Читать книгу Der schöne Sommer онлайн | страница 23
»Wie geht das eigentlich? Kommt ein Maler zu dir und fragt, ob du ihm Modell stehen willst?«, fragte sie lachend.
»Es gibt auch solche, die gar nichts sagen«, erklärte Amelia ihr. »Die wollen keine Modelle.«
»Und was malen sie dann?«, sagte Ginia.
»Weißt du es? Da ist einer, der erzählt, dass er so malt, wie wir Lippenstift benutzen. ›Was malst du denn, wenn du Lippenstift benutzt? Genau so male ich.‹«
»Aber mit Lippenstift malt man sich die Lippen an.«
»Und er malt die Leinwand an. Ciao, Ginia.«
Machte Amelia solche Scherze, ohne zu lachen, fürchtete Ginia, es werde etwas geschehen, war enttäuscht und fühlte sich allein, während sie heimging. Zum Glück musste sie zu Hause schnellstens die Pasta für Severino kochen, und nach dem Essen sah alles schon anders aus, weil es Nacht wurde und Zeit, allein oder mit Rosa auszugehen. Manchmal dachte sie: »Was für ein Leben führe ich eigentlich. Keine Sekunde kann ich verschnaufen.« Aber dieses Leben gefiel ihr, denn nur so war es schön, nachmittags oder auch abends, wenn sie im Café bei Amelia vorbeiging, einen Augenblick Frieden zu finden und sich auszuruhen. Hätte sie Amelia nicht gehabt, wäre sie freier gewesen, aber wozu, jetzt, da das Wetter sich verschlechterte und es keinen Spaß mehr machte, die Straße zu überqueren? Falls in diesem Winter etwas geschehen sollte – Ginia spürte es –, so würde Amelia den Anstoß geben und nicht Dummköpfe wie Rosa oder Clara.
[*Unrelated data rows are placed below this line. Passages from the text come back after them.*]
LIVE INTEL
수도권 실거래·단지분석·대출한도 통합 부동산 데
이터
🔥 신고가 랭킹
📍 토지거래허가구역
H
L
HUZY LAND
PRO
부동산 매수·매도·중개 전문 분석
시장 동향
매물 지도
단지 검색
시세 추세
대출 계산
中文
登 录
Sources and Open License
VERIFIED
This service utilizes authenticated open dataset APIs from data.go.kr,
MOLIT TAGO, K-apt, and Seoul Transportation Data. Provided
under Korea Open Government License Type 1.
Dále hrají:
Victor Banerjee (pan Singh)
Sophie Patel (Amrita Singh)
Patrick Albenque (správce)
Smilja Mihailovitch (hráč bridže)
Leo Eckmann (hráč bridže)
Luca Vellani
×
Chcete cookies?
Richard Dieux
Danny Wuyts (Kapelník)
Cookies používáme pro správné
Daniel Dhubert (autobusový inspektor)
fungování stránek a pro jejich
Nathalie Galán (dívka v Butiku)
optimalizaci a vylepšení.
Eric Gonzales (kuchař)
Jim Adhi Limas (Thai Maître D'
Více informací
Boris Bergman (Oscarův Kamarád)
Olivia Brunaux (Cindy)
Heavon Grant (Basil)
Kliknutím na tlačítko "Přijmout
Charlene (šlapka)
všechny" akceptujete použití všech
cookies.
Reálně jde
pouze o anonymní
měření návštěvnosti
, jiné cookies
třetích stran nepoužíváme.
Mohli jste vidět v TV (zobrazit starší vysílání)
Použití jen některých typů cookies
Im Café begann sie Bekanntschaften zu machen. Es gab einen Herrn, der Barbetta ähnelte und Amelia zuwinkte, wenn sie gingen. Er siezte sie, und Amelia sagte zu Ginia, er sei kein Maler. Ein hochgewachsener junger Mann, der vor den Arkaden mit dem Auto anhielt und eine sehr elegante Signora dabeihatte, kam manchmal an den Tresen, und Amelia kannte ihn nicht, sagte aber, er sei kein Maler. »So viele sind es nicht, was glaubst du denn«, sagte sie zu Ginia. »Wer wirklich arbeitet, geht nicht ins Café.« Alles in allem kannte Amelia die Kellner besser als die Gäste, aber Ginia, die sich durchaus amüsierte, wenn sie sie scherzen hörte, achtete darauf, niemandem zu viele Vertraulichkeiten zu gestatten. Einer, der oft bei Amelia saß und Ginia das erste Mal gegrüßt hatte, ohne sie überhaupt anzuschauen, war ein behaarter junger Mann mit weißer Krawatte und tiefschwarzen Augen, der Rodrigues hieß. In der Tat wirkte er nicht wie ein Italiener und sprach kehlig, und Amelia behandelte ihn wie einen Jungen und sagte zu ihm, wenn er diese Lira gespart hätte, anstatt sie im Café auszugeben, hätte er in zehn Tagen ein Modell bezahlen können. Ginia hörte belustigt zu, aber der junge Mann mit der unsicheren Stimme fing wieder an, Amelia bald wie eine schöne Frau, bald wie ein launisches Kind zu behandeln. Sie lachte, aber manchmal wurde sie ärgerlich und sagte, er solle verschwinden. Dann wechselte Rodrigues den Tisch, zog einen Bleistift heraus und begann zu schreiben, während er sie beide schief ansah. »Achte nicht auf ihn«, sagte Amelia, »er würde es genießen.« Nach und nach gewöhnte sich auch Ginia an, ihn links liegen zu lassen.